Features of GeneMiner
The results for assessing the impact of sequencing depth on assembly performance are stored in Table S1 (Weighted-node) and Figure 3-B. As the sequencing depth increased from 1 to 100x, the number of high-quality results (level1 ) increased from 24 to 297 while the sum of high-quality and medium-quality (levels 1&2 ) results increased from 270 to 330. The overall accuracy rate also improved significantly with increasing sequencing depth, rising from 82.84% to 99.47%. The assembly performance was observed to be adequate when the sequencing depth exceeded 20x, with statistics gradually trending towards convergence as it surpassed 50x (Figure 3-B). Notably, any increase in sequencing deepth above 50x only had a marginal effect on improving the assembly. Compared to using counts of k-mers, the employment of the Weighted-node model increases the number of high-quality results. Additionally, in instances where the depth is above 10x, both the indel rate and substitution rate are notably reduced (Figure 3-B).
The results of the grid test with different variances of reference sequences from 0 to 30% and depth variations from 1 to 100x are stored in Table S2. The heatmap of the results for high-quality genes obtained (level 1 ) can be seen in Figure 3-D, and the heatmaps forlevels 2 through 4, indel rate, substitution rate, and recovered genes are in Figure S1. The results in Figure 3-D show that when the sequencing depth is below 10x, or the variance in reference sequences is above 18%, the number of high-quality genes obtained is less than 50% of the total number of genes, and the number of successfully recovered genes is also greatly reduced. These data demonstrate that the sequencing depth and the variance in the reference sequences are the most important factors that affect gene recovery.

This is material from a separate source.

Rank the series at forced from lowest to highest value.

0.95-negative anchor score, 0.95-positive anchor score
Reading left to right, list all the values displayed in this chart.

The results of the evaluation of the bootstrap parameter are shown in Table S3. For each set of results, we conducted a detailed breakdown based on bootstrap scores, dividing them into five parts: [0, 50), [50,90), [90, 99), [99,100), and 100. We then compared the changes in the number of genes of different qualities, substitution rate, and other parameters after removing genes with different scores. The results indicate that a higher bootstrap score (above 90) contains the majority of high-quality (level 1 ) and medium-quality (level 2 & 3 ) genes and excludes some low-quality (level 4 ) genes. This trend is particularly evident when the variance in reference sequences is greater than 11%. However, if users select a bootstrap score that is too strict, for example, removing all sequences with a bootstrap score that is not equal to 100, many high-quality sequences will be lost. Of note, when the variance in reference sequences is less than or equal to 15%, removing genes with a bootstrap score lower than 90 hardly sacrifices high-quality results and can effectively eliminate low-quality results that are caused by highly variable reference sequences. We visually compared the results of removing those with a bootstrap score lower than 90 with the untreated results (Figure 3-C). These results reveal that when the variance in reference sequences is above 11%, filtering through the bootstrap score can effectively reduce base variations caused by incorrect assembly.